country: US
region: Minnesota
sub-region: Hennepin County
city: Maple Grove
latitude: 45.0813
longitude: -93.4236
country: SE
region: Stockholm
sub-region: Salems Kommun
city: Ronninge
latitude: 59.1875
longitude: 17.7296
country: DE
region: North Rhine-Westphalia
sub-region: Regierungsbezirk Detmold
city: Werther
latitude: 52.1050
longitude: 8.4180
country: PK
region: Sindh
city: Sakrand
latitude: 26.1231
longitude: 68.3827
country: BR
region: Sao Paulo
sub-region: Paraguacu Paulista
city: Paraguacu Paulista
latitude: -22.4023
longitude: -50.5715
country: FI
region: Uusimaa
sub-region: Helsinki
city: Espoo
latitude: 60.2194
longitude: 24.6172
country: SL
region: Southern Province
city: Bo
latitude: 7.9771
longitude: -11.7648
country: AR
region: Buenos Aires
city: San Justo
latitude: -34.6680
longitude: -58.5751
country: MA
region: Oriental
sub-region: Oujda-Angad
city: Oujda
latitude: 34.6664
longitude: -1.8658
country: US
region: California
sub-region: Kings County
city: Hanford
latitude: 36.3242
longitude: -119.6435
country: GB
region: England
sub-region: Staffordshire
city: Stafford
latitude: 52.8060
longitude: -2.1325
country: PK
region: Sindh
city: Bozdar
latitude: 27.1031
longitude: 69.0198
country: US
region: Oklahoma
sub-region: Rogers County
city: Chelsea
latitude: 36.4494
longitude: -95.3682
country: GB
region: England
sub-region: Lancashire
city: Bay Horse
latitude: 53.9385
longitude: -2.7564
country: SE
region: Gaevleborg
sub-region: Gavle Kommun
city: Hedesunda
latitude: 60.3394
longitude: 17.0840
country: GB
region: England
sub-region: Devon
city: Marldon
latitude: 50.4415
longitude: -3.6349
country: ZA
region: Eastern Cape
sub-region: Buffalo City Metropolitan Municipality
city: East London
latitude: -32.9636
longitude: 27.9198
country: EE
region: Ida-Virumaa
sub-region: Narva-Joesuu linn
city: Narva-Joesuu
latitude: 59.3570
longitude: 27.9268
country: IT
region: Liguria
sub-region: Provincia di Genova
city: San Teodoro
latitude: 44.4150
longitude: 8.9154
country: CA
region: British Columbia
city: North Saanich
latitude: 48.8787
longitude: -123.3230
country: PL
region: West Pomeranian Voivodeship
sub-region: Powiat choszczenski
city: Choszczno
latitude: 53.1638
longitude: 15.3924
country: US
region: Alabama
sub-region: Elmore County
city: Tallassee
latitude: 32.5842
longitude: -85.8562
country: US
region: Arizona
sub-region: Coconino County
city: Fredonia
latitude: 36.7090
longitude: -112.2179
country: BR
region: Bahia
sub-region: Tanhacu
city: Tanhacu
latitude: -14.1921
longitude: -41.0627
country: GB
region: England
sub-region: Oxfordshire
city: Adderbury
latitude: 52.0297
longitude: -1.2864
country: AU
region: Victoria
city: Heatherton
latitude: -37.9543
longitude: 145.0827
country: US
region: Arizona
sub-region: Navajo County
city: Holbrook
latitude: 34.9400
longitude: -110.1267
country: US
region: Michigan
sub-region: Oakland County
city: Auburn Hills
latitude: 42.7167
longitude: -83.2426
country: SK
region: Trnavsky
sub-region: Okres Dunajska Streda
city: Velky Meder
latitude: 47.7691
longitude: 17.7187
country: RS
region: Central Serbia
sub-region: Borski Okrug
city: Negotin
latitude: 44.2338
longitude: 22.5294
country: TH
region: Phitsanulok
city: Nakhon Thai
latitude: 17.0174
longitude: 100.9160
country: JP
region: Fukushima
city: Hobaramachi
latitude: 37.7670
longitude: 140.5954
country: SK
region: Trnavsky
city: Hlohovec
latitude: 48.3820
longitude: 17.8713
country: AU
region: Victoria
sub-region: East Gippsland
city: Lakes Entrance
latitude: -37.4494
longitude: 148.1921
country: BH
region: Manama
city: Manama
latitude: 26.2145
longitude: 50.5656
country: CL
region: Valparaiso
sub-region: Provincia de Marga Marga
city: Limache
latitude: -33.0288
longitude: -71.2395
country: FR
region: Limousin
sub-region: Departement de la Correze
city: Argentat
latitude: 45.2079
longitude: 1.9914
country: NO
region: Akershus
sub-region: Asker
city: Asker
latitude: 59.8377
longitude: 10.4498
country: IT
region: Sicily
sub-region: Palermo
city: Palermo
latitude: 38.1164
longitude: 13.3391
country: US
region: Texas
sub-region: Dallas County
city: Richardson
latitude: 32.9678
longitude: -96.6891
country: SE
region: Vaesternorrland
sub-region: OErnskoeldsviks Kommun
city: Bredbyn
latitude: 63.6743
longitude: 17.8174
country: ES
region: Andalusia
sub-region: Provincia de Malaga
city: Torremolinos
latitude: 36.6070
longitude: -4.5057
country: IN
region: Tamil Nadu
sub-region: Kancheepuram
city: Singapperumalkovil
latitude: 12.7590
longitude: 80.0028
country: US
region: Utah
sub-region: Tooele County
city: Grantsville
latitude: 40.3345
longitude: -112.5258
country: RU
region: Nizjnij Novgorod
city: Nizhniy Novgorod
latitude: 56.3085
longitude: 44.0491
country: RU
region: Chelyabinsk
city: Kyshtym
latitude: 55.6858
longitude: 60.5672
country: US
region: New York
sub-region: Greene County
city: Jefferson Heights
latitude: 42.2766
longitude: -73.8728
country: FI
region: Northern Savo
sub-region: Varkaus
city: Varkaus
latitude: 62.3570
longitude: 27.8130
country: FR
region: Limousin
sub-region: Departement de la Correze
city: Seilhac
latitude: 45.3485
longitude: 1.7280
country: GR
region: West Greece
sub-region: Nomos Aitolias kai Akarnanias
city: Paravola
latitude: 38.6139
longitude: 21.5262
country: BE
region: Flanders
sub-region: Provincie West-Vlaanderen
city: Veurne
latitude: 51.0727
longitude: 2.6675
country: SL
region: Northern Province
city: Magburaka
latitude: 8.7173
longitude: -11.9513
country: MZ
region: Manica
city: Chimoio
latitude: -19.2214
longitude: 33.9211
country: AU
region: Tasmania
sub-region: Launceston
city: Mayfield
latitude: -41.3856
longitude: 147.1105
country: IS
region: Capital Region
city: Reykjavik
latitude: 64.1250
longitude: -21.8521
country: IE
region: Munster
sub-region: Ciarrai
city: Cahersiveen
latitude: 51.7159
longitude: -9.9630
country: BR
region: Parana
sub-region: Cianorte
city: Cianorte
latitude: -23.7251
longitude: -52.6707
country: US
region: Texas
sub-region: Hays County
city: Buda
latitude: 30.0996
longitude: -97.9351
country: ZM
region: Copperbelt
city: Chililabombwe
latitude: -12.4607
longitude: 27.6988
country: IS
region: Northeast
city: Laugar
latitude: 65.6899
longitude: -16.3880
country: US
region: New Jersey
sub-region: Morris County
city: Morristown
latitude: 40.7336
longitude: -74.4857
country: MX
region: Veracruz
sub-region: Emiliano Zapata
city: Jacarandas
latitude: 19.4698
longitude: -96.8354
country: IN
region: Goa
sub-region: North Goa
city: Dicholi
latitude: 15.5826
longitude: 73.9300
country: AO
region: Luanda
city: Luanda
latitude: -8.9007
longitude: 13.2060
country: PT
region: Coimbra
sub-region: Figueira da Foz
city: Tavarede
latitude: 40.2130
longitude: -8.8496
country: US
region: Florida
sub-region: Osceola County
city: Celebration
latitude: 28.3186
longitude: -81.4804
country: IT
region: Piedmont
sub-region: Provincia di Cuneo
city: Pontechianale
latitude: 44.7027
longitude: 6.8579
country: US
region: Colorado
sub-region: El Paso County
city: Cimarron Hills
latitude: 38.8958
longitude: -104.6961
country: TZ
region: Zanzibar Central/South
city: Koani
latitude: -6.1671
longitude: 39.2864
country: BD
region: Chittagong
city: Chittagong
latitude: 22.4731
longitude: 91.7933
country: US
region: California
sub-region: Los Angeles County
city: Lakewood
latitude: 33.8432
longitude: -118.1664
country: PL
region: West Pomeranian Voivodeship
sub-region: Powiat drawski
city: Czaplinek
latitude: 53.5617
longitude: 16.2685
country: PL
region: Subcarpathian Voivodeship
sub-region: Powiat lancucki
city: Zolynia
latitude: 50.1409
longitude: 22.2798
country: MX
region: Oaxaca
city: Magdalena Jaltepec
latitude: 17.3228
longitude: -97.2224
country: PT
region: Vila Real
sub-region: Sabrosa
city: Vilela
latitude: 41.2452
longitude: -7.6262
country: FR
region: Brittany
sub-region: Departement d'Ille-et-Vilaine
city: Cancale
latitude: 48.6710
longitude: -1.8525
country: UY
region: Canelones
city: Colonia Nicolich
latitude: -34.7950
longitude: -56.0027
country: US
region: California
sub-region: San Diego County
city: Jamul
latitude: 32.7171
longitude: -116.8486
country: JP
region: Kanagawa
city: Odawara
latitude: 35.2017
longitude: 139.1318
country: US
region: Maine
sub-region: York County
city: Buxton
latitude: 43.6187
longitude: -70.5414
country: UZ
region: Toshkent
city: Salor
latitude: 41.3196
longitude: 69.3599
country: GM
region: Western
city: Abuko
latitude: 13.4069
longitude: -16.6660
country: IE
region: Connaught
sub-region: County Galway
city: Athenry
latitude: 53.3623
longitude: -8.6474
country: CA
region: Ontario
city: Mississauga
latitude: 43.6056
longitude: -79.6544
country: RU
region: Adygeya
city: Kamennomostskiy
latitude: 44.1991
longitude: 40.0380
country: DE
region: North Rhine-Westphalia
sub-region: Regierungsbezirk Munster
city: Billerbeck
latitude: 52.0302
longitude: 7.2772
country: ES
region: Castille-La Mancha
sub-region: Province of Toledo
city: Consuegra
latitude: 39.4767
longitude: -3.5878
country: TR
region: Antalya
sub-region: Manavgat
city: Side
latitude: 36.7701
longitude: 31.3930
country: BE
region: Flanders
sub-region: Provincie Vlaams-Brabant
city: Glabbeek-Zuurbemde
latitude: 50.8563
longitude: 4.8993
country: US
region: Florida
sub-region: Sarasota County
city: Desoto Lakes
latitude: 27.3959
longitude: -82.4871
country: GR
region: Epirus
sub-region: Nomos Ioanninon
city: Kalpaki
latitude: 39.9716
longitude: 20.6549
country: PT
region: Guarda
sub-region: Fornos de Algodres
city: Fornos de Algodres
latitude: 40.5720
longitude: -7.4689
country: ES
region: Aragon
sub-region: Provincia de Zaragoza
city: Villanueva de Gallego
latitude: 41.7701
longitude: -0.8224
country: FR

### What this task involves
Starting from the first line of the entries and ending with the line that contains "city: San Teodoro", list those lines as a numbered list and skip any blank lines.

### Result below
1. country: US
2. region: Minnesota
3. sub-region: Hennepin County
4. city: Maple Grove
5. latitude: 45.0813
6. longitude: -93.4236
7. country: SE
8. region: Stockholm
9. sub-region: Salems Kommun
10. city: Ronninge
11. latitude: 59.1875
12. longitude: 17.7296
13. country: DE
14. region: North Rhine-Westphalia
15. sub-region: Regierungsbezirk Detmold
16. city: Werther
17. latitude: 52.1050
18. longitude: 8.4180
19. country: PK
20. region: Sindh
21. city: Sakrand
22. latitude: 26.1231
23. longitude: 68.3827
24. country: BR
25. region: Sao Paulo
26. sub-region: Paraguacu Paulista
27. city: Paraguacu Paulista
28. latitude: -22.4023
29. longitude: -50.5715
30. country: FI
31. region: Uusimaa
32. sub-region: Helsinki
33. city: Espoo
34. latitude: 60.2194
35. longitude: 24.6172
36. country: SL
37. region: Southern Province
38. city: Bo
39. latitude: 7.9771
40. longitude: -11.7648
41. country: AR
42. region: Buenos Aires
43. city: San Justo
44. latitude: -34.6680
45. longitude: -58.5751
46. country: MA
47. region: Oriental
48. sub-region: Oujda-Angad
49. city: Oujda
50. latitude: 34.6664
51. longitude: -1.8658
52. country: US
53. region: California
54. sub-region: Kings County
55. city: Hanford
56. latitude: 36.3242
57. longitude: -119.6435
58. country: GB
59. region: England
60. sub-region: Staffordshire
61. city: Stafford
62. latitude: 52.8060
63. longitude: -2.1325
64. country: PK
65. region: Sindh
66. city: Bozdar
67. latitude: 27.1031
68. longitude: 69.0198
69. country: US
70. region: Oklahoma
71. sub-region: Rogers County
72. city: Chelsea
73. latitude: 36.4494
74. longitude: -95.3682
75. country: GB
76. region: England
77. sub-region: Lancashire
78. city: Bay Horse
79. latitude: 53.9385
80. longitude: -2.7564
81. country: SE
82. region: Gaevleborg
83. sub-region: Gavle Kommun
84. city: Hedesunda
85. latitude: 60.3394
86. longitude: 17.0840
87. country: GB
88. region: England
89. sub-region: Devon
90. city: Marldon
91. latitude: 50.4415
92. longitude: -3.6349
93. country: ZA
94. region: Eastern Cape
95. sub-region: Buffalo City Metropolitan Municipality
96. city: East London
97. latitude: -32.9636
98. longitude: 27.9198
99. country: EE
100. region: Ida-Virumaa
101. sub-region: Narva-Joesuu linn
102. city: Narva-Joesuu
103. latitude: 59.3570
104. longitude: 27.9268
105. country: IT
106. region: Liguria
107. sub-region: Provincia di Genova
108. city: San Teodoro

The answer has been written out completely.